BEGIN DATA SHOWN
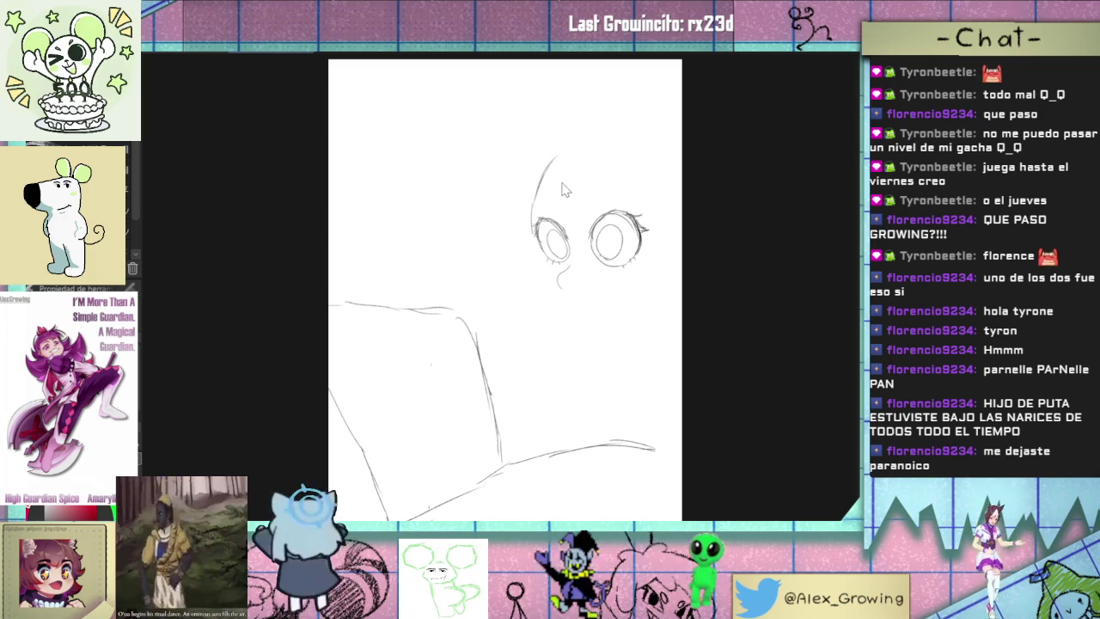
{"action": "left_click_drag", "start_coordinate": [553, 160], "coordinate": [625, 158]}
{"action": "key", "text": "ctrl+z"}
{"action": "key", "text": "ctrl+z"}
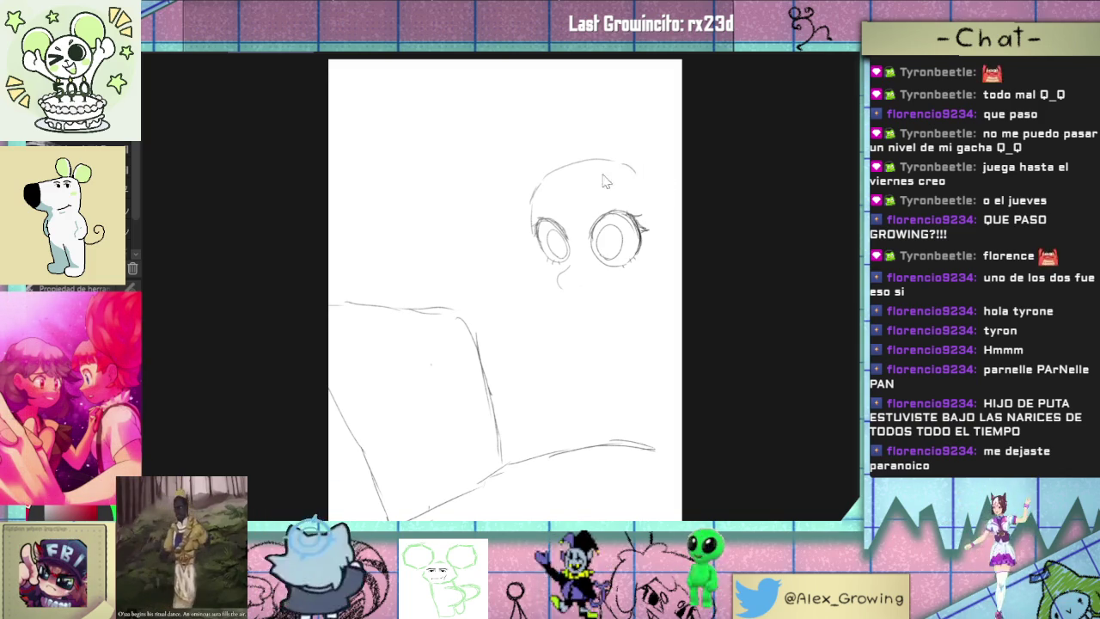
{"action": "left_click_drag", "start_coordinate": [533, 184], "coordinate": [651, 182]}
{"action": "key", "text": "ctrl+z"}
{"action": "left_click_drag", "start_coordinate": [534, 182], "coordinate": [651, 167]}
END DATA SHOWN
**WHAT THE TASK REQUIRES**: Leaving out the pictures, repeat the data above exactly.

**YOUR RESPONSE**:
{"action": "left_click_drag", "start_coordinate": [553, 160], "coordinate": [625, 158]}
{"action": "key", "text": "ctrl+z"}
{"action": "key", "text": "ctrl+z"}
{"action": "left_click_drag", "start_coordinate": [533, 184], "coordinate": [651, 182]}
{"action": "key", "text": "ctrl+z"}
{"action": "left_click_drag", "start_coordinate": [534, 182], "coordinate": [651, 167]}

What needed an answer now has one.